WASHINGTON (MarketWatch) — There’s nothing to excite a job seeker like seeing the perfect job advertised. The problem is: The position noted in that ad may not be available.
It might be an ad for a spot that’s already been filled, or the funding for that position evaporated since the ad was posted. But some of the most galling job ads may be those that companies run even though a top contender is already a shoo-in for the position. Despite the shoo-in, employers will interview other candidates with slim-to-zero chance of winning the position.
“If you had such an interview in good times and got another job that was equivalent soon after, you probably would not think twice about it,” said Larry Katz, a labor economist at Harvard University. But, “if such a position is your only ‘good’ interview over weeks in a deep recession, it will certainly be more salient.”
Bureaucratic rules often drive these types of job postings. Employers aim to appear open-minded about an employee search — but the openings aren’t real because the positions essentially are filled, Katz said.
“They don’t want people to think that jobs are pre-selected for folks,” said Gerald Maatman Jr., an employment lawyer at Seyfarth Shaw. “HR departments will follow the mantra that we need to have a transparent and open system. In practice, there may be situations when a manager wants ‘candidate A,’ and it doesn’t really matter who else applies to the position. Sometimes you have a battle between HR and the executive who wants to fill the slot.”
Did we mention this is a volunteer position?
Here’s another type of irksome job ad: those that are for real positions, but the ads are profoundly misleading.
“I’ve gone on several interviews recently only to be told after the interview that the positions are unpaid,” one poster to a Washington-community forum recently wrote. “It would help if they advertise the positions as unpaid. [By the way] the positions call for an advanced degree and years of experience.”
Sometimes employers simply change their mind about an advertised spot.
“A manager is rewarded for being under budget.

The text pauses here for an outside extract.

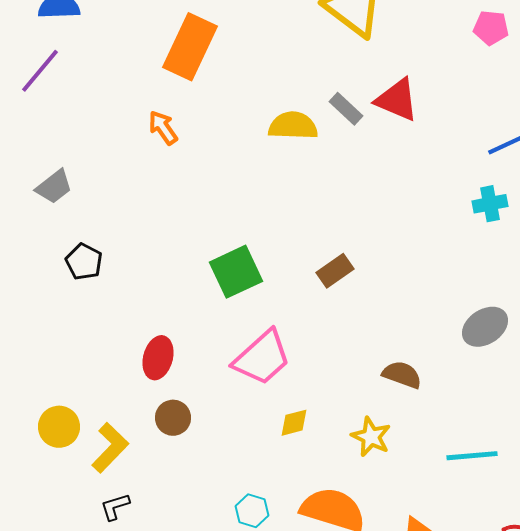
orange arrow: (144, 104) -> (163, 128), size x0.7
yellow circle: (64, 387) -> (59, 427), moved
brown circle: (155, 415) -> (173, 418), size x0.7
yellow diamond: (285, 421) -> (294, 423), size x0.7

If a manager has two spots that are open and they haven’t found the perfect fit and they can still get along without those two people, they are not going to compromise on hiring, so you are seeing long openings for a job,” said Jeffrey Joerres, chief executive of ManpowerGroup, a Milwaukee-based staffing services firm.

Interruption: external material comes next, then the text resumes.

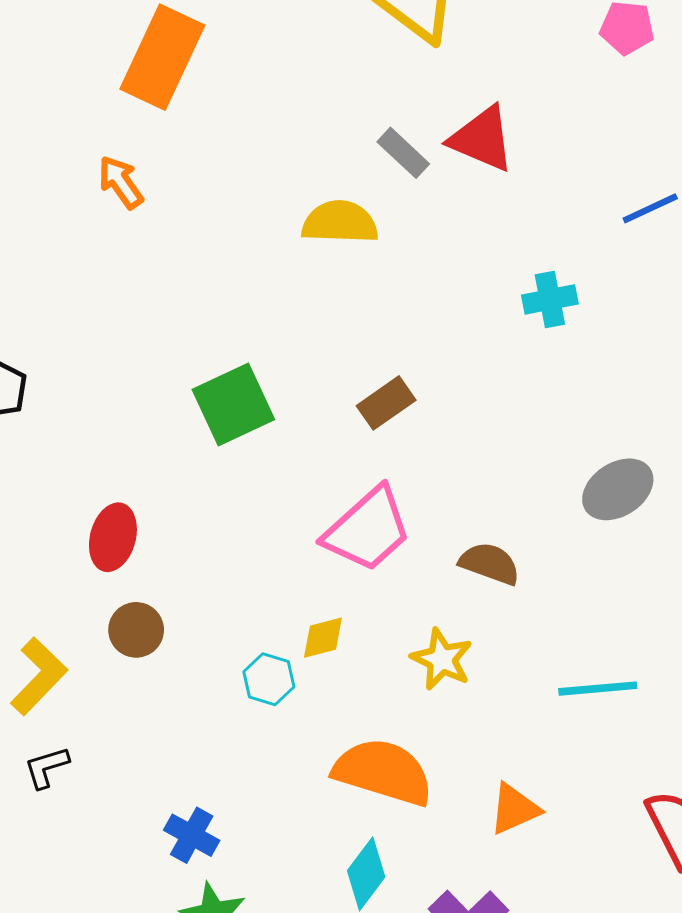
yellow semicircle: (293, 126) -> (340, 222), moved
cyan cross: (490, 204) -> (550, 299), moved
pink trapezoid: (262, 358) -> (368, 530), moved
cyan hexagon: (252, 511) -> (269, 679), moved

Evolving circumstances can also mean that employers change their minds after posting a job ad.
“It might be that someone else in the department steps up and wants that job; it might be a hiring freeze,” said John Challenger, chief executive of outplacement consulting firm Challenger, Gray & Christmas in Chicago. “Sometimes they only like people that they can’t get because the money is not good enough. They look at a lot of candidates and keep selecting someone who rejects the job.”
Whatever the reason for posting a lame job ad, an employer’s reputation may be at stake. After all, job seekers talk to each other. Going a step further, it takes just a few seconds for a disgruntled worker to publicly shame a company in 140 characters or less.
“Companies have to be careful because their employer brand can be injured without them knowing it,” Joerres said.
Competition is fierce to land a spot, with government data indicating that there are almost five unemployed workers for each opening.
While many job ads are legitimate — companies want to fill an opening — some of the challenges that job seekers face may be due to misleading ads. Unfortunately, it’s unclear how many job posts are iffy as employers aren’t forthcoming about their misleading ads. But experts say job seekers can watch out for some red flags.
- Ads that are much too specific about desired worker characteristics. “That’s when you know they already know who the candidate is. Sometimes when there are odd requirements, that’s a way to justify hiring the person they want. They are just generating applications to satisfy some bureaucratic process,” Katz said.
- Quickly approaching deadlines for applications. “If it’s a super-short deadline, then they are kind of going through the motions,” Maatman said.
- Older posts on job sites. “The Web is a wonderful thing but it also can pull dated information. It might pull jobs that are several months old, or jobs that have already been filled,” said Jason Levin, a Washington-based career coach. “You really have to do your extra diligence to make sure the job hasn’t already been filled. Call HR and ask if it’s been filled yet. You can be that direct because if you have the skills and ability and the right mind-set, they are going to want to take you on”.